愛罪
だけどそれ以上に、彼女を失いたくないという気持ちが勝ったのだ。
だから、あえて現実を突きつけて真依子の反応を窺ってみた。
彼女は、静かに涙を流した。
何も言わず、声を殺して泣いた。
そのあと、目を真っ赤にした真依子に「必ずまた会おう」と約束させて、初めて彼女のお腹に触れた。
まだ膨らみもないぺたんこのお腹だけど、不思議と生命の体温を感じた気がした。
「僕の子なんでしょ。勝手に殺すなんて、許さない」
「…ごめんなさい」
僕に電話したあと、本気で命を断つつもりだったらしい真依子に本気で説教をした。
彼女は眉を顰めて謝罪したけれど、今は注意して見ておかないとふわっと消えてしまいそうな気がする。
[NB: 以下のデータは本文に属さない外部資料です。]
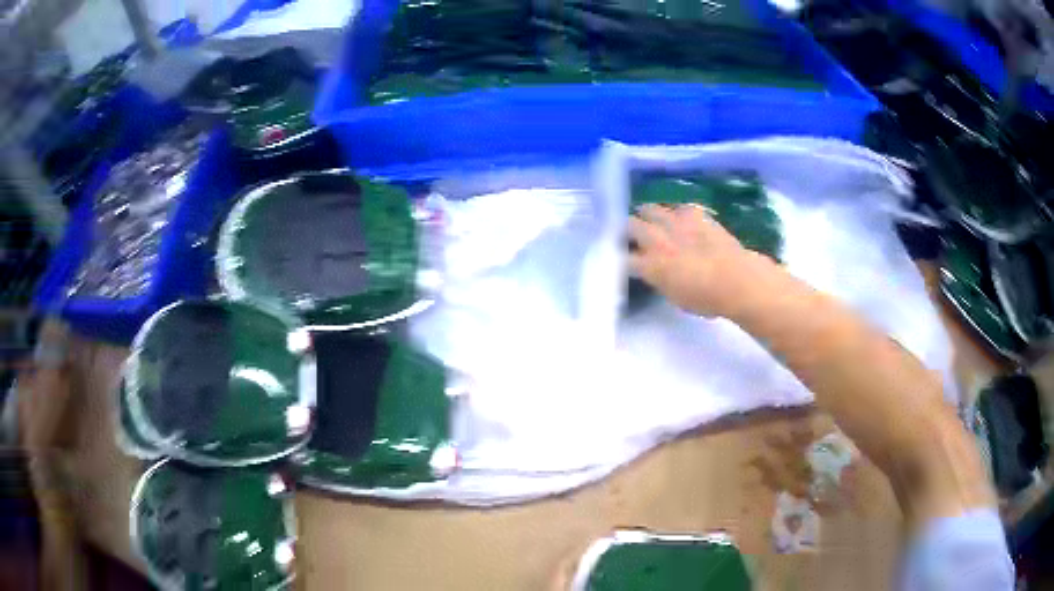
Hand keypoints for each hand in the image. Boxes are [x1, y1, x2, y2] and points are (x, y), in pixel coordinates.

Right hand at [628, 204, 772, 317]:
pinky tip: (681, 220)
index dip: (621, 258)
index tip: (623, 261)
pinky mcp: (694, 213)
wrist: (735, 279)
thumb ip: (658, 280)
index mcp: (649, 266)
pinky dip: (676, 213)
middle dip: (628, 230)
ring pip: (649, 209)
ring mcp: (674, 222)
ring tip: (652, 221)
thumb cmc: (706, 299)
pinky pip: (677, 207)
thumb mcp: (674, 297)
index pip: (623, 258)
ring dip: (648, 215)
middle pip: (630, 225)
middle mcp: (656, 240)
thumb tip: (652, 272)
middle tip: (632, 235)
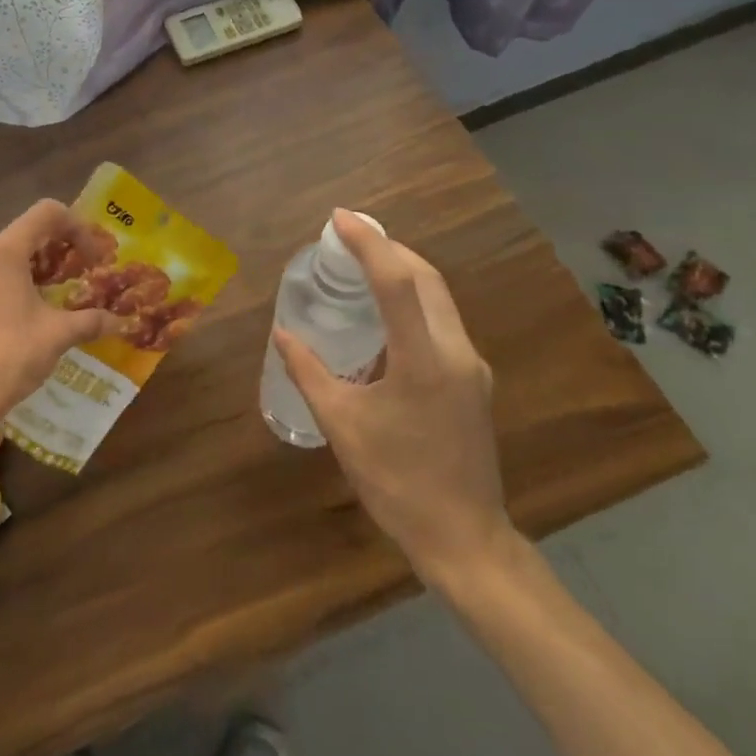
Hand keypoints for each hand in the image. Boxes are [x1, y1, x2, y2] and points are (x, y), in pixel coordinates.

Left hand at [0, 199, 121, 451]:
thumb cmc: (9, 356)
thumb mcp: (57, 335)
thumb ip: (90, 321)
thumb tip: (120, 321)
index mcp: (5, 252)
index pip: (47, 212)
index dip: (78, 227)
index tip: (95, 259)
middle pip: (30, 231)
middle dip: (64, 247)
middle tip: (88, 273)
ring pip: (14, 255)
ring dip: (45, 267)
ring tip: (68, 294)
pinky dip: (25, 283)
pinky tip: (40, 314)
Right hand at [271, 210, 512, 592]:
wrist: (463, 536)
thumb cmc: (396, 481)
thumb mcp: (342, 424)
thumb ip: (309, 372)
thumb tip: (282, 334)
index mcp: (424, 360)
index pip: (397, 282)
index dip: (368, 243)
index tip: (339, 219)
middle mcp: (456, 352)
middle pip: (426, 278)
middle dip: (388, 246)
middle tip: (348, 234)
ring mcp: (471, 365)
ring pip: (440, 296)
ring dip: (403, 269)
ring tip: (362, 260)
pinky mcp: (473, 379)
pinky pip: (442, 319)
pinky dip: (414, 297)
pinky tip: (386, 308)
真依子の心が少し落ち着きを取り戻したのを見計らい、僕は彼女の家をあとにした。
僕にはもうひとつ、重要な役目が残っている。
未だに母親がこの世にいると信じて疑わない幼い妹に、真実を告げなければいけない。
尤も、説明してあげられるような理由ではなかったけれど、一緒に見つけた手紙が母親からのものだったと明かす機会は今しかない。
待ち受ける残酷な未来に胸を締めつけられながら、マンションの下で拾ったタクシーに乗って葉月さんと僕の帰りを待つ妹の元へ向かった。